Samuel Matte-Thibault est directeur de l'événement Boréalys Mont-Tremblant by UTMB, et directeur général des Événements Harricana. Ses directives pour la création du parcours de la première édition de cette course visaient à ce que les Running Stones soient « méritées », comme il dit. Pas dans le but d’offrir une course plus difficile que nécessaire, mais une expérience de trail qui soit authentique. Et en tant que qualification pour l’UTMB, la course se devait d’être digne de l’enjeu.

Pour vraiment comprendre de quel genre d’adversité on parle, considérez ceci : après le test officiel du parcours l’été dernier, réalisé par des athlètes d’élite qui carburent à ce genre de défi, l’équipe a dû procéder à des modifications parce qu’il était trop difficile et technique. Certains segments ont été remplacés, et deux ravitos ajoutés sur le parcours de 80 kilomètres. Dans la foulée, le parcours est passé de 76 à 81 kilomètres, mais avec un peu plus de terrain roulant…
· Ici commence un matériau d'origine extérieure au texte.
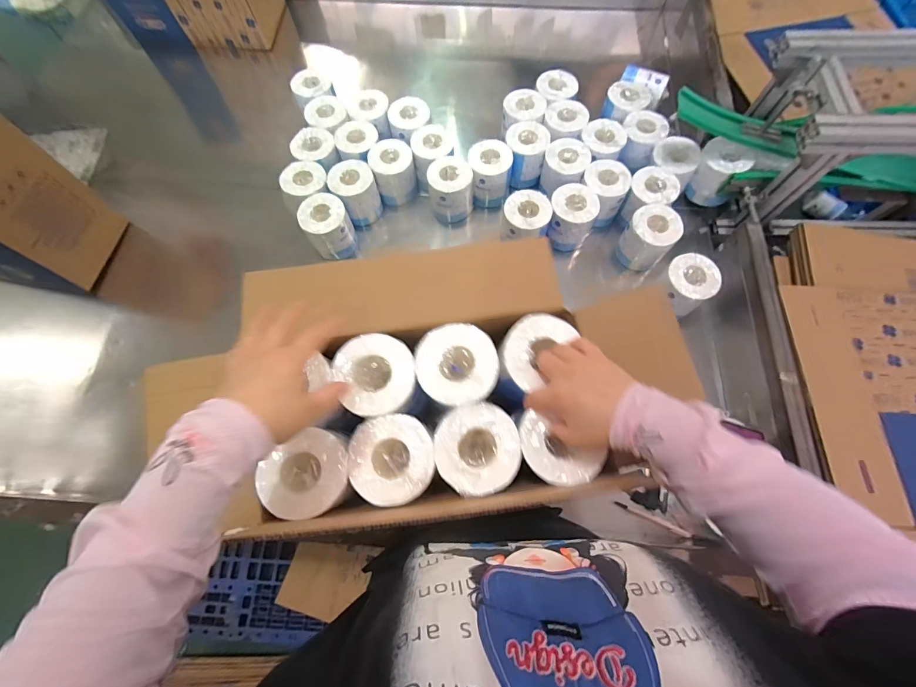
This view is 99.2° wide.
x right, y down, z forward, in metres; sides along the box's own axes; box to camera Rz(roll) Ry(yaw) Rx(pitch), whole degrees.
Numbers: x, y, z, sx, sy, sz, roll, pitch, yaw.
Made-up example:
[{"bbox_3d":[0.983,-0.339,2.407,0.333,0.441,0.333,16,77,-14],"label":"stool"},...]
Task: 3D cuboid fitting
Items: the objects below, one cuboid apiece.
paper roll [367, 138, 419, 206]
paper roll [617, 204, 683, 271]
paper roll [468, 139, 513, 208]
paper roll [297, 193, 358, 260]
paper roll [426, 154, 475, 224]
[{"bbox_3d":[-0.150,-0.400,0.916,0.099,0.108,0.096,-18,72,-6],"label":"paper roll"},{"bbox_3d":[0.400,-0.223,0.826,0.091,0.103,0.094,0,71,0],"label":"paper roll"},{"bbox_3d":[0.072,-0.383,0.905,0.097,0.125,0.101,1,71,1],"label":"paper roll"},{"bbox_3d":[-0.284,-0.253,0.854,0.092,0.110,0.098,0,71,0],"label":"paper roll"},{"bbox_3d":[-0.015,-0.349,0.891,0.096,0.122,0.094,0,71,0],"label":"paper roll"}]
Boréalys Mont-Tremblant by UTMB s’annonce donc comme une course sans compromis : un parcours dense, technique, et résolument fidèle à l’ADN des sentiers québécois. Entre les panoramas des Laurentides et les sections où on doit mériter chaque mètre, l’événement promet une première édition mémorable.

Et pour les coureurs qui en redemanderont, la suite se dessine déjà en coulisses : les Événements Harricana planchent sur un parcours de 100 miles pour l’an prochain. De quoi comprendre qu’on ne parle pas simplement d'une nouvelle course au calendrier, mais du début d’un véritable chapitre québécois dans l’univers UTMB.